Résolution sur l’examen de la mise en œuvre de la politique environnementale de l’Union européenne

2017/2705(RSP)

Le Parlement européen a adopté une résolution déposée par la commission de l’environnement, de la santé publique et de la sécurité alimentaire sur l’examen de la mise en œuvre de la politique environnementale de l’Union européenne.

Les députés ont rappelé que la faible et défectueuse mise en œuvre de l’importante législation environnementale de l’UE était un problème de longue date et que ces lacunes menaçaient le développement durable, avaient des conséquences transfrontières néfastes sur la santé environnementale et humaine et induisaient des coûts socio-économiques élevés.

Examen de la mise en œuvre de la politique environnementale: le Parlement s’est félicité de l’initiative de la Commission visant à introduire un examen de la mise en œuvre de la politique environnementale (EIR). Il a demandé à la Commission de jouer un rôle plus proactif dans le suivi de la mise en œuvre de la politique et de la législation environnementales et d’agir avec détermination en cas d’infraction.

La Commission a été invitée à faire en sorte l’EIR couvre à l’avenir des volets importants tels que le changement climatique, les mesures en faveur de l’efficacité énergétique, les économies d’énergie, les produits chimiques et les émissions industrielles, mais aussi les résidus médicamenteux et hormonaux dans les eaux usées, les eaux de surface et les eaux souterraines et leurs conséquences sur l’eau potable, la santé publique, la biodiversité ainsi que l’environnement.
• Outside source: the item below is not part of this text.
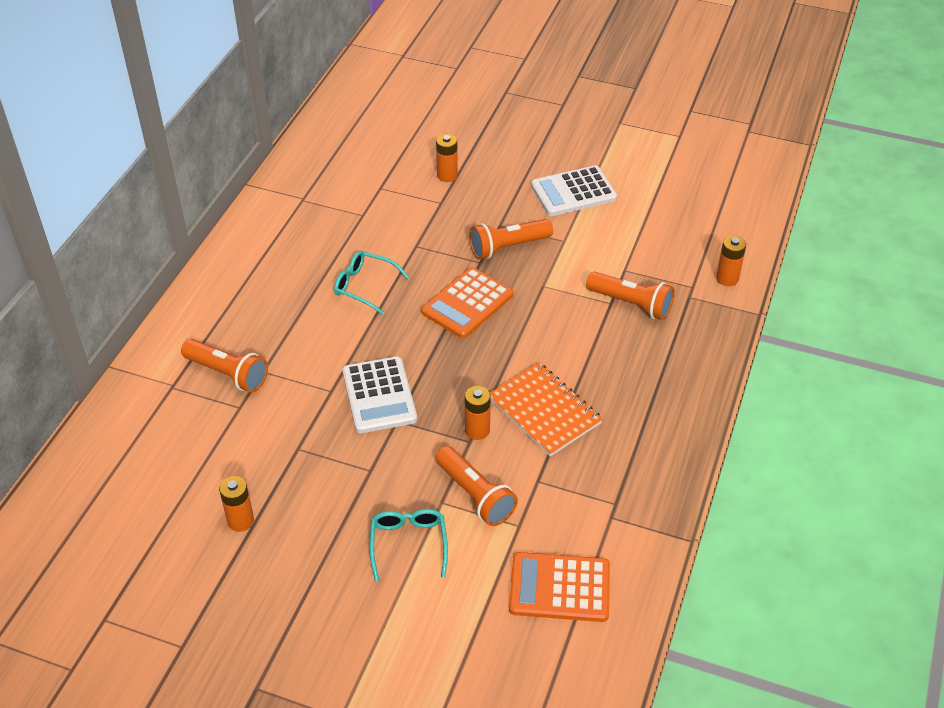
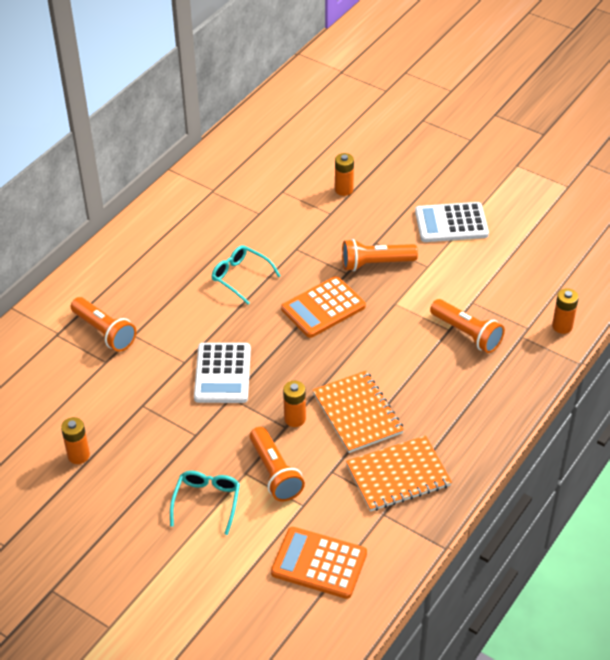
camera: 15 degrees right, 0 degrees up
(612, 471) = (398, 475): none -> orange notebook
De plus, un lien plus étroit entre l’EIR et le Semestre européen serait bénéfique à la cohérence de l’action de l’Union.

Améliorer la législation: la résolution a souligné que la mise en œuvre de la législation environnementale pourrait être améliorée par une meilleure intégration de celle-ci dans d’autres domaines d’action ainsi que par l’application systématique du principe de précaution.

Le Parlement a demandé:

  • de remédier au manque de capacité administrative et de gouvernance grâce à la mise en place de partenariats entre les pouvoirs publics;
  • de recourir à des instruments de marché par les États membres, notamment une politique fiscale fondée sur le principe du pollueur-payeur;
  • d’améliorer l’échange de bonnes pratiques et l’examen par les pairs;
  • d’informer le public et de le sensibiliser, d’accroître la participation de la société civile ainsi que renforcer la mobilisation publique et l’éducation en matière de politique environnementale;
  • de renforcer l’assurance de la conformité, notamment en améliorant la directive sur la responsabilité environnementale;
  • de présenter une nouvelle proposition législative sur les normes minimales relatives aux voies de recours juridictionnel et de proposer la révision du règlement Aarhus relatif à l’application de la convention en ce qui concerne l’action de l’Union;
  • de faire en sorte que la Commission, les autorités compétentes dans les États membres et les parties prenantes concernées participent pleinement à l’EIR;
  • d’améliorer la collecte de données et la disponibilité d’informations, la diffusion de bonnes pratiques et la participation des citoyens et des autorités locales.

Enfin, le Parlement a demandé que la question de la mise en œuvre constitue un sujet récurrent des priorités et des programmes du trio de présidences, qu’il soit abordé au Conseil «Environnement» au moins une fois par an, peut-être au moyen d’un conseil spécifique.